Welcome to Tesla Motors Club
Discuss Tesla's Model S, Model 3, Model X, Model Y, Cybertruck, Roadster and More.
Register
This site may earn commission on affiliate links.
Tesla is pursuing a sophisticated legal strategy across the country in its attempt to overcome barriers thrown up by entrenched automobile dealer groups and legacy automakers. Its legislative efforts have worked in some states, but often with limits on things like the number of retail locations Tesla may maintain in a state. As the Company grows, these limits will need to be revisited. But in several states, the entrenched dealers have dug in their heels and crippled or entirely blocked Tesla from conducting business. In Texas, for example, Tesla has been crippled but not entirely blocked. It is free to maintain a showroom in shopping malls, but no sales efforts are permitted. Service centers are permitted, but when Texas Tesla owners call the Service Center, the phone answers in Fremont--which relays the call back to Texas.

But the ultimate barricade was erected in Michigan, which in 2014 enacted a total ban on Tesla’s direct-to-consumer sales model, bestowing on its franchised dealers a monopoly on car sales within Michigan. The car dealers and General Motors—presumably not averse to excluding competitors for their all-electric Bolt—shepherded the legislation and secured the Governor’s approval.

In a feature that may be enough to bring the statute down on constitutional grounds, the “Anti-Tesla bill” even bars Tesla from establishing in-state facilities to service and repair Tesla vehicles purchased on the internet by Michigan residents in another state. So a Michigan resident who buys a Tesla in Indiana, Ohio, Illinois or Ontario will have to take his car out of state for repairs.

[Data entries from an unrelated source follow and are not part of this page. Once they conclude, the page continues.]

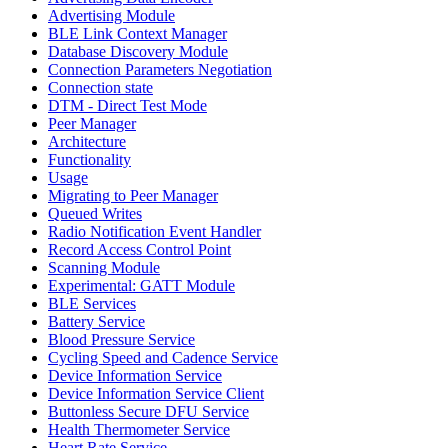
Advertising Module
BLE Link Context Manager
Database Discovery Module
Connection Parameters Negotiation
Connection state
DTM - Direct Test Mode
Peer Manager
Architecture
Functionality
Usage
Migrating to Peer Manager
Queued Writes
Radio Notification Event Handler
Record Access Control Point
Scanning Module
Experimental: GATT Module
BLE Services
Battery Service
Blood Pressure Service
Cycling Speed and Cadence Service
Device Information Service
Device Information Service Client
Buttonless Secure DFU Service
Health Thermometer Service
Heart Rate Service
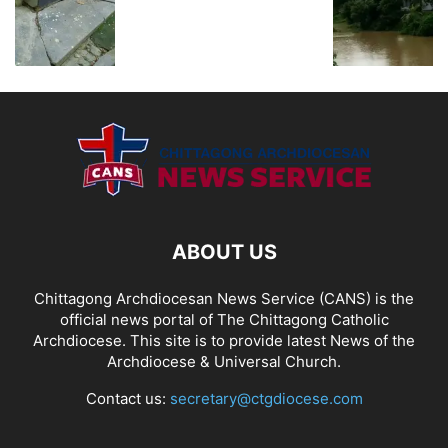
ABOUT US
Chittagong Archdiocesan News Service (CANS) is the
official news portal of The Chittagong Catholic
Archdiocese. This site is to provide latest News of the
Archdiocese & Universal Church.
Contact us:
secretary@ctgdiocese.com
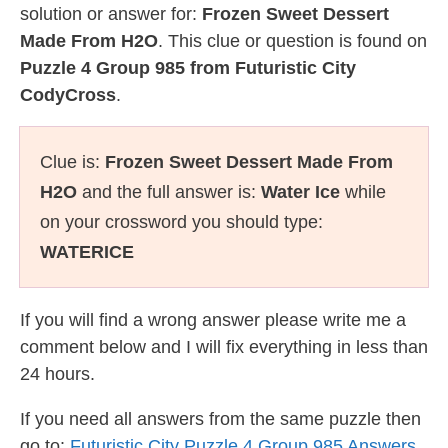
solution or answer for:
Frozen Sweet Dessert
Made From H2O
. This clue or question is found on
Puzzle 4 Group 985 from Futuristic City
CodyCross
.
Clue is:
Frozen Sweet Dessert Made From
H2O
and the full answer is:
Water Ice
while
on your crossword you should type:
WATERICE
If you will find a wrong answer please write me a
comment below and I will fix everything in less than
24 hours.
If you need all answers from the same puzzle then
go to:
Futuristic City Puzzle 4 Group 985 Answers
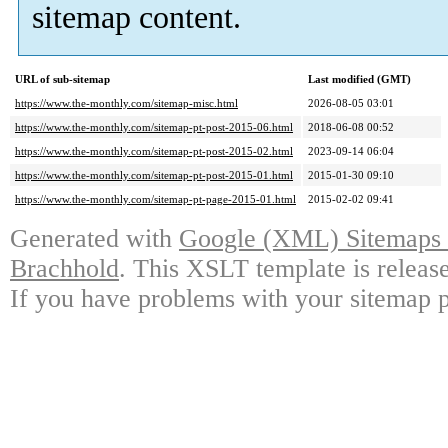
sitemap content.
URL of sub-sitemap
Last modified (GMT)
https://www.the-monthly.com/sitemap-misc.html
2026-08-05 03:01
https://www.the-monthly.com/sitemap-pt-post-2015-06.html
2018-06-08 00:52
https://www.the-monthly.com/sitemap-pt-post-2015-02.html
2023-09-14 06:04
https://www.the-monthly.com/sitemap-pt-post-2015-01.html
2015-01-30 09:10
https://www.the-monthly.com/sitemap-pt-page-2015-01.html
2015-02-02 09:41
Generated with
Google (XML) Sitemaps G
Brachhold
. This XSLT template is releas
If you have problems with your sitemap p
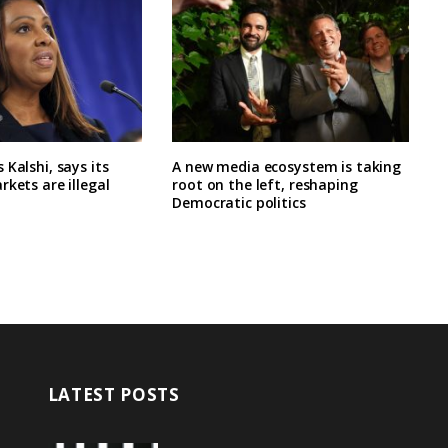
 Kalshi, says its
A new media ecosystem is taking
rkets are illegal
root on the left, reshaping
Democratic politics
LATEST POSTS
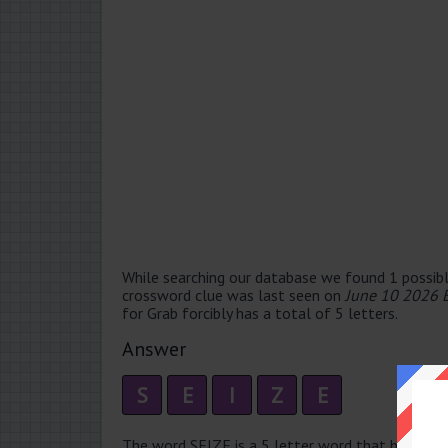
While searching our database we found 1 possibl
crossword clue was last seen on
June 10 2026 
for Grab forcibly has a total of 5 letters.
Answer
S
E
I
Z
E
The word SEIZE is a 5 letter word that has 1 sylla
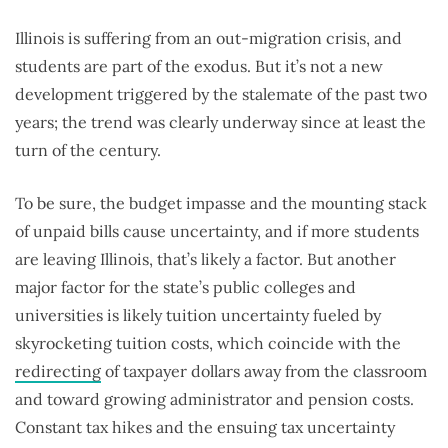
Illinois is suffering from an out-migration crisis, and
students are part of the exodus. But it’s not a new
development triggered by the stalemate of the past two
years; the trend was clearly underway since at least the
turn of the century.
To be sure, the budget impasse and the mounting stack
of unpaid bills cause uncertainty, and if more students
are leaving Illinois, that’s likely a factor. But another
major factor for the state’s public colleges and
universities is likely tuition uncertainty fueled by
skyrocketing tuition costs, which coincide with the
redirecting
of taxpayer dollars away from the classroom
and toward growing administrator and pension costs.
Constant tax hikes and the ensuing tax uncertainty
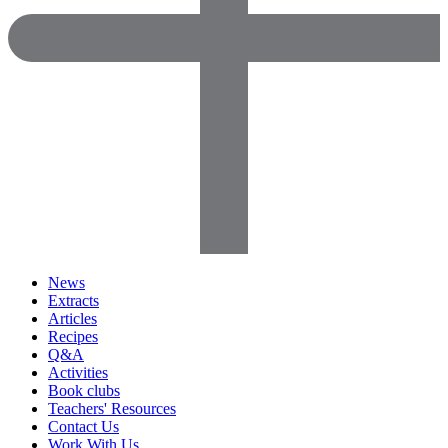
News
Extracts
Articles
Recipes
Q&A
Activities
Book clubs
Teachers' Resources
Contact Us
Work With Us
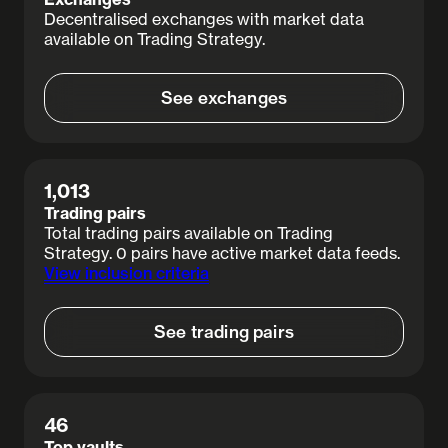
Decentralised exchanges with market data
available on Trading Strategy.
See exchanges
View details
1,013
Trading pairs
Total trading pairs available on Trading
Strategy. 0 pairs have active market data feeds.
View inclusion criteria
See trading pairs
View details
46
Top vaults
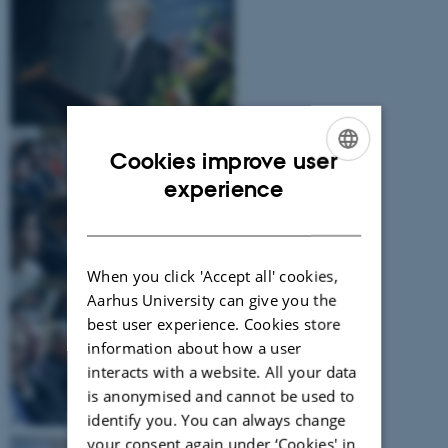
Cookies improve user
ENGLISH
experience
DANISH
When you click 'Accept all' cookies,
Aarhus University can give you the
best user experience. Cookies store
information about how a user
interacts with a website. All your data
is anonymised and cannot be used to
identify you. You can always change
your consent again under ‘Cookies' in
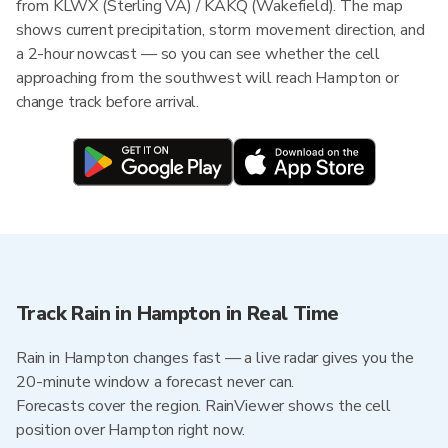
from KLWX (Sterling VA) / KAKQ (Wakefield). The map
shows current precipitation, storm movement direction, and
a 2-hour nowcast — so you can see whether the cell
approaching from the southwest will reach Hampton or
change track before arrival.
Track Rain in Hampton in Real Time
Rain in Hampton changes fast — a live radar gives you the
20-minute window a forecast never can.
Forecasts cover the region. RainViewer shows the cell
position over Hampton right now.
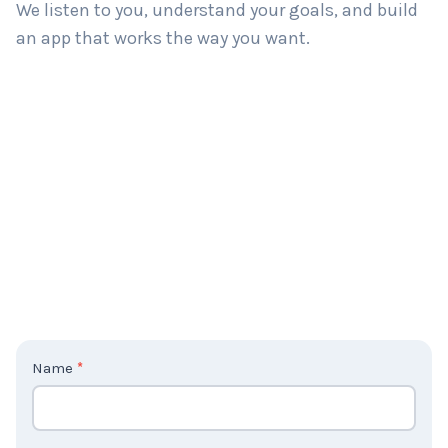
We listen to you, understand your goals, and build
an app that works the way you want.
C
Name
*
o
n
t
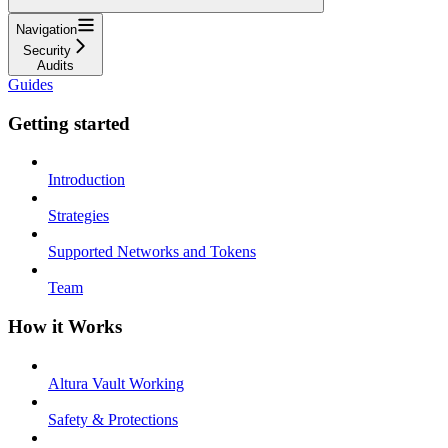
Navigation
Security
Audits
Guides
Getting started
Introduction
Strategies
Supported Networks and Tokens
Team
How it Works
Altura Vault Working
Safety & Protections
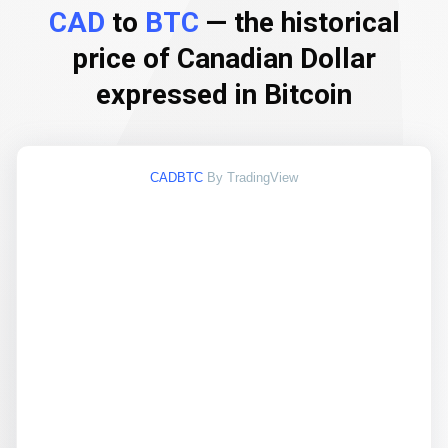
CAD
to
BTC
— the historical
price of Canadian Dollar
expressed in Bitcoin
CADBTC
By TradingView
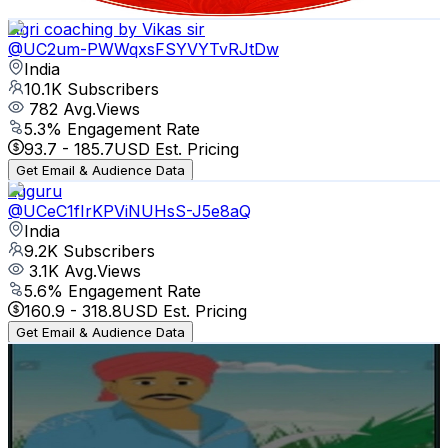
Get Email & Audience Data
Agri coaching by Vikas sir
@
UC2um-PWWqxsFSYVYTvRJtDw
India
10.1K
Subscribers
782
Avg.Views
5.3
% Engagement Rate
93.7
-
185.7
USD Est. Pricing
Get Email & Audience Data
agguru
@
UCeC1fIrKPViNUHsS-J5e8aQ
India
9.2K
Subscribers
3.1K
Avg.Views
5.6
% Engagement Rate
160.9
-
318.8
USD Est. Pricing
Get Email & Audience Data
yash bro yt
@
UCt_J1SuGc5QygiPDMAqMhyg
India
8.7K
Subscribers
8.7K
Avg.Views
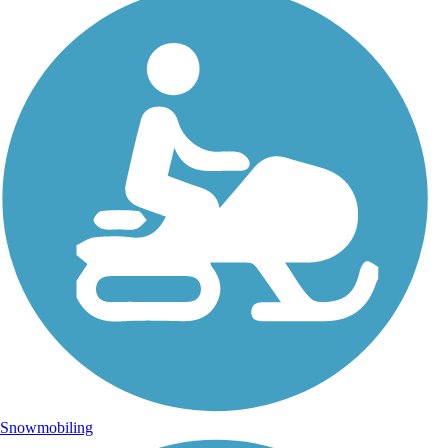
Snowmobiling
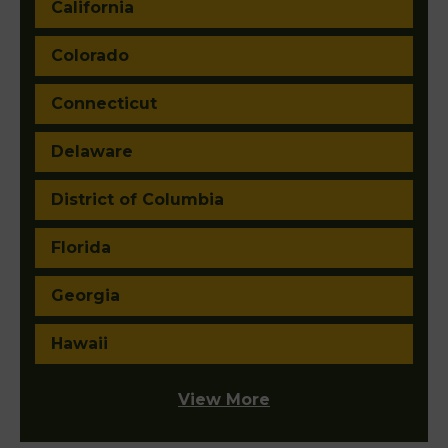
California
Colorado
Connecticut
Delaware
District of Columbia
Florida
Georgia
Hawaii
View More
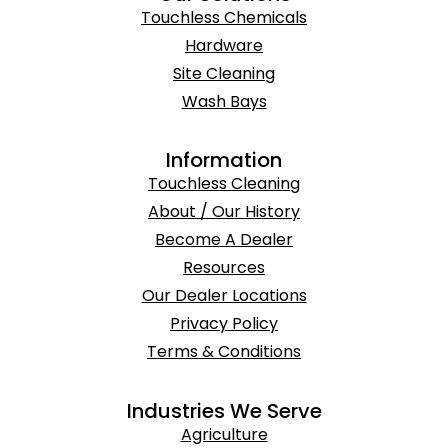
Touchless Chemicals
Hardware
Site Cleaning
Wash Bays
Information
Touchless Cleaning
About / Our History
Become A Dealer
Resources
Our Dealer Locations
Privacy Policy
Terms & Conditions
Industries We Serve
Agriculture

Tesla filed suit against Michigan in September 2016, Tesla Motors Inc. v. Johnson. The petition, which is well worth reading, is available at https://www.plainsite.org/dockets/31w235f2r/michigan-western-district-court/tesla-motors-inc-v-johnson-et-al/. The case presents a constitutional frontal attack on the state’s anti-Tesla statute. The grounds are violation of the Due Process, Equal Protection, and Commerce Clauses of the Constitution. This is an ideal test case because the anti-Tesla statute is so blatantly anti-competitive and because it was passed through parliamentary trickery without any serious attempt to justify it, even on pseudo-reasonable grounds.

This constitutional head-on challenge represents a very smart strategy. The constitutional arguments are laid out in an article by Daniel A. Crane, Tesla, Dealer Franchise Laws, and the Politics of Crony Capitalism, 101 Iowa L. Rev. 573 (2016). This outstanding piece is available online at http://repository.law.umich.edu/cgi/viewcontent.cgi?article=2720&context=articles. The author takes up all of the arguments made by the car dealers and calmly eviscerates each one in turn. This article is a pleasure to read, just to see how a methodical analyst guts and minces the flabby claims of the car dealer lobby.

The circumstances by which the anti-Tesla amendment was passed support only one credible inference: the law was intended to wholly deprive a competitor of access to the marketplace, violating the Company's Due Process and Equal Protection rights, not to mention totally excluding an out of state competitor from bringing its products across state lines into Michigan in violation of the Commerce Clause.

In addition to the constitutional issues, there is a subliminal issue running through all of this. Everyone affected by the legal system—judges, lawyers, and the public—have experienced the fictitious “consumer protection” features of franchised car dealers when buying new cars and dealing with dealer service departments. Nobody believes that dealer franchise laws do anything other than protect the profits of incumbent auto dealers. By continuing to allow car dealers to arbitrarily exclude innovators like Tesla from the market, the federal courts would--to use a centuries-old phrase in law--"be making an ass of the law." In other words, crazy rules don’t last forever in the courts.

I think the day is coming when the lawyer members of Tesla Motors Club will be able to submit thoughtful "friend of the court" briefs in support of Tesla’s Michigan case after victories through the trial court and the federal circuit court of appeals. I look forward to it.

Tesla has earned a number of court victories, most notably in Massachusetts, where the state supreme court in 2014 ruled in effect that the dealer franchise law did not limit Tesla—setting off waves of fear throughout the auto dealer industry. Nothing is quite as unpredictable as forecasting the possible success of an unprecedented constitutional case such as Tesla Motors Inc. v. Johnson, the Michigan case. But if any fundamental attack on state anti-Tesla laws has a chance, the Michigan case is the one to bet on.

Incidentally, no pro-Tesla bill is pending in the current Texas legislative session, according to Texas Legislature Online, http://www.capitol.state.tx.us/Home.aspx. I am reasonably sure that pro-Tesla legislation will not pass in Texas for many years. Tesla's decision not to sponsor a Texas reform bill tells me that the Company is putting its chips on the Michigan case.